* Start Data shown *

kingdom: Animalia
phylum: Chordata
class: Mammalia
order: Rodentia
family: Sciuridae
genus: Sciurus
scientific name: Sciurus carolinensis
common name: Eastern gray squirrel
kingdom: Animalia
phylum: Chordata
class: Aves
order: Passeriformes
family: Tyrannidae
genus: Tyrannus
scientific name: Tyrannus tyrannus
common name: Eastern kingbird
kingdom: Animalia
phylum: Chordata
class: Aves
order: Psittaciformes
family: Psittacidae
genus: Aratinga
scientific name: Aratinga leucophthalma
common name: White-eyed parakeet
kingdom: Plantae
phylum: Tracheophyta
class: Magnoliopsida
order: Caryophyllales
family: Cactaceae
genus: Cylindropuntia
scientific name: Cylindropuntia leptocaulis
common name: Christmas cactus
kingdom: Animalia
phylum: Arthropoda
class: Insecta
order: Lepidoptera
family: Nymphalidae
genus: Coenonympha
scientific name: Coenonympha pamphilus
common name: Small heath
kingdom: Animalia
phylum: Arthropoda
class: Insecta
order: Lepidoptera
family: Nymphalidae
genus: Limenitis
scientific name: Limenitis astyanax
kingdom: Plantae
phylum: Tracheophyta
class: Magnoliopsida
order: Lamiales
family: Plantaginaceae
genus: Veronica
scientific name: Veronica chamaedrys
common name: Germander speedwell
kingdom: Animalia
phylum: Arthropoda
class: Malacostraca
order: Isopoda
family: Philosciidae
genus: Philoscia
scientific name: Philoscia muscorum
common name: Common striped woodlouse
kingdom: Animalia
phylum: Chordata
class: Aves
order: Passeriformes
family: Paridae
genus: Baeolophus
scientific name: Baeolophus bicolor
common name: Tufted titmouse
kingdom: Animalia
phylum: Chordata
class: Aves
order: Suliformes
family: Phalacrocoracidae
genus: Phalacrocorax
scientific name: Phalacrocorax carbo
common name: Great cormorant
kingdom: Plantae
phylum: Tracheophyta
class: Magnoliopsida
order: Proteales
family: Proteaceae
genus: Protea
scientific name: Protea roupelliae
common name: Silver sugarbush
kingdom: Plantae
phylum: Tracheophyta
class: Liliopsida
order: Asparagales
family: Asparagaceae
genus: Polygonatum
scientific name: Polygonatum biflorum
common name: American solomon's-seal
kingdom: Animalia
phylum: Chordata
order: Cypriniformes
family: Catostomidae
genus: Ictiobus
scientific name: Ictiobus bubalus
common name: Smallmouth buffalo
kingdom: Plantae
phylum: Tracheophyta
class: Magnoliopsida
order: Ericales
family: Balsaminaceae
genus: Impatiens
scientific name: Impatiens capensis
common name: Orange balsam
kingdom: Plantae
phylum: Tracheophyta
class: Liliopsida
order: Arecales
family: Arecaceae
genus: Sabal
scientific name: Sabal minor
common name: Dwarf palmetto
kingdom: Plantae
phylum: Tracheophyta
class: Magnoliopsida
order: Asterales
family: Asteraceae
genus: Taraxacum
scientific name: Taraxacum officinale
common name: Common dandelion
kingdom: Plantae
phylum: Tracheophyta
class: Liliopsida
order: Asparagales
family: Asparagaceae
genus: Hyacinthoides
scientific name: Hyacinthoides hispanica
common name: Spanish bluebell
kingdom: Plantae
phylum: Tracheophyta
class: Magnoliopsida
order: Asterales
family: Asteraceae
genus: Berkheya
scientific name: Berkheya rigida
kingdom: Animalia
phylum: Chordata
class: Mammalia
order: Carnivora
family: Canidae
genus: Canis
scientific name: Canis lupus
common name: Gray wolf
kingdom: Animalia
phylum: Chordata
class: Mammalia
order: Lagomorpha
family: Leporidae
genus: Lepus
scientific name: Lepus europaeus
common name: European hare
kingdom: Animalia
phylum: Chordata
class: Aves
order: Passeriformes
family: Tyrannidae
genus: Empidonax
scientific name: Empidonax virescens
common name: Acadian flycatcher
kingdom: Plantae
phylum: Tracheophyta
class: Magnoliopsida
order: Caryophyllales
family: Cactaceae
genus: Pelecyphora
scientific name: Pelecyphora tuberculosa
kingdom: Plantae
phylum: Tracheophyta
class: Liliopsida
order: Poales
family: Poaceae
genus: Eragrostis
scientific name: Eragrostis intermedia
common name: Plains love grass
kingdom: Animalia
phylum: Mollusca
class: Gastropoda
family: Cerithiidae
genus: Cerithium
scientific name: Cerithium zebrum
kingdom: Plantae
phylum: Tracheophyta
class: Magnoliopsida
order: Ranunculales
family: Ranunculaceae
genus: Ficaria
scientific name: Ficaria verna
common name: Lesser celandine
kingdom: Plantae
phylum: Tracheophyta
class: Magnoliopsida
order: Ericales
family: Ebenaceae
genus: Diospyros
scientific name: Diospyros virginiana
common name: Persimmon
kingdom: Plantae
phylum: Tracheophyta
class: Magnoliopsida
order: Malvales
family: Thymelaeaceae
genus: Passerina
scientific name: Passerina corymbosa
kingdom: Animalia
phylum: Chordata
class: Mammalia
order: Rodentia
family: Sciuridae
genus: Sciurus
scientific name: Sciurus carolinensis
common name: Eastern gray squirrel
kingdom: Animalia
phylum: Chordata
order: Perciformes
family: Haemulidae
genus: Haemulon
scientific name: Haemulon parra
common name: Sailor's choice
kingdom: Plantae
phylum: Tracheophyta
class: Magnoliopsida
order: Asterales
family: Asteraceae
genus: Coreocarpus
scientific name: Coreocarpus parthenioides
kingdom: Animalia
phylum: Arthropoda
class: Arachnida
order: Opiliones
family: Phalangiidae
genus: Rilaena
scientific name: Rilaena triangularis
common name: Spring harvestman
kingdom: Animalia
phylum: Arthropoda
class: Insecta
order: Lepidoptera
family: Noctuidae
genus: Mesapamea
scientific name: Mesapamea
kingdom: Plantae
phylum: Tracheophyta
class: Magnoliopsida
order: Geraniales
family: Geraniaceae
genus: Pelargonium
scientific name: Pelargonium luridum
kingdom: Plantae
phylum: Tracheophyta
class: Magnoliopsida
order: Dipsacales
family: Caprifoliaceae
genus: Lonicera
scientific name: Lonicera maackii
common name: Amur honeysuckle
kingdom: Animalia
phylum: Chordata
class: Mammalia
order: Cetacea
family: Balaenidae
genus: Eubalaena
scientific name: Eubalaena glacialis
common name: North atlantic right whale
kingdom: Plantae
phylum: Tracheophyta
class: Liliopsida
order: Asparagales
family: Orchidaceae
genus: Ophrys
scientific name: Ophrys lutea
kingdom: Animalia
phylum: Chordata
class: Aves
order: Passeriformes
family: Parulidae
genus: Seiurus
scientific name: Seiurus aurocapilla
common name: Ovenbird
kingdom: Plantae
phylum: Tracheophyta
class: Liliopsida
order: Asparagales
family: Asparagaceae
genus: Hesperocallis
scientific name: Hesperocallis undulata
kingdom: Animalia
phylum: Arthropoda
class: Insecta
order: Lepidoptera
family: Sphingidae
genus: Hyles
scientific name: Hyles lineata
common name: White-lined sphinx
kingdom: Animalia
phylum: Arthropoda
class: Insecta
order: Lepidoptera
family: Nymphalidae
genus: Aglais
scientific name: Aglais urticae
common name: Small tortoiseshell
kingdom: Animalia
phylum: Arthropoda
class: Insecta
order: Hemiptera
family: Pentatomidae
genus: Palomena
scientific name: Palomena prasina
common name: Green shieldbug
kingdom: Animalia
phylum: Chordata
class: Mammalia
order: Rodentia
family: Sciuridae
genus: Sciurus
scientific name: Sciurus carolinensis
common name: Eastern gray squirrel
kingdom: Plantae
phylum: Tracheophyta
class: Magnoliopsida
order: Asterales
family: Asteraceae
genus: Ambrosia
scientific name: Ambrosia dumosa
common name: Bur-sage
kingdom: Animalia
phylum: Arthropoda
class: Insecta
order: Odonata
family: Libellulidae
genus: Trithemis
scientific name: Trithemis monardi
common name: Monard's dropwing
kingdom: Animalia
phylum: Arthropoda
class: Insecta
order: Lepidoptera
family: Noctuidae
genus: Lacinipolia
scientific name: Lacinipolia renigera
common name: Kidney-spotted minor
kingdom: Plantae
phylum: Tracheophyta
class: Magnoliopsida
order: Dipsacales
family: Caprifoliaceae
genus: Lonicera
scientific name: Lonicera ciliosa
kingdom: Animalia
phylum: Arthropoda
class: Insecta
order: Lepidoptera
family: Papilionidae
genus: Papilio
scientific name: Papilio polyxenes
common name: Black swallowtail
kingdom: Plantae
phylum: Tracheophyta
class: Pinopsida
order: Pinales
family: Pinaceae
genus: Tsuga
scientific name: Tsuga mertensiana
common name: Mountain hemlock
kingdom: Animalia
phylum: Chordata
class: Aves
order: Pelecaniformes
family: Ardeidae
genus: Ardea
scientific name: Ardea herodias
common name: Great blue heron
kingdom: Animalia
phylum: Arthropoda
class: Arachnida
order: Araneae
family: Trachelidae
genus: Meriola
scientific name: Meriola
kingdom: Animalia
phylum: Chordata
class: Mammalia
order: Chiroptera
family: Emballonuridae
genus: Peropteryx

* End Data shown *

→ **Directions**:
Render the part of the records that opens with the line containing "order: Perciformes" and closes with the one containing "scientific name: Eubalaena glacialis" as a JSON list of strings, one string per line, with blank lines left out.

→ **Exercise solution**:
[
  "order: Perciformes",
  "family: Haemulidae",
  "genus: Haemulon",
  "scientific name: Haemulon parra",
  "common name: Sailor's choice",
  "kingdom: Plantae",
  "phylum: Tracheophyta",
  "class: Magnoliopsida",
  "order: Asterales",
  "family: Asteraceae",
  "genus: Coreocarpus",
  "scientific name: Coreocarpus parthenioides",
  "kingdom: Animalia",
  "phylum: Arthropoda",
  "class: Arachnida",
  "order: Opiliones",
  "family: Phalangiidae",
  "genus: Rilaena",
  "scientific name: Rilaena triangularis",
  "common name: Spring harvestman",
  "kingdom: Animalia",
  "phylum: Arthropoda",
  "class: Insecta",
  "order: Lepidoptera",
  "family: Noctuidae",
  "genus: Mesapamea",
  "scientific name: Mesapamea",
  "kingdom: Plantae",
  "phylum: Tracheophyta",
  "class: Magnoliopsida",
  "order: Geraniales",
  "family: Geraniaceae",
  "genus: Pelargonium",
  "scientific name: Pelargonium luridum",
  "kingdom: Plantae",
  "phylum: Tracheophyta",
  "class: Magnoliopsida",
  "order: Dipsacales",
  "family: Caprifoliaceae",
  "genus: Lonicera",
  "scientific name: Lonicera maackii",
  "common name: Amur honeysuckle",
  "kingdom: Animalia",
  "phylum: Chordata",
  "class: Mammalia",
  "order: Cetacea",
  "family: Balaenidae",
  "genus: Eubalaena",
  "scientific name: Eubalaena glacialis"
]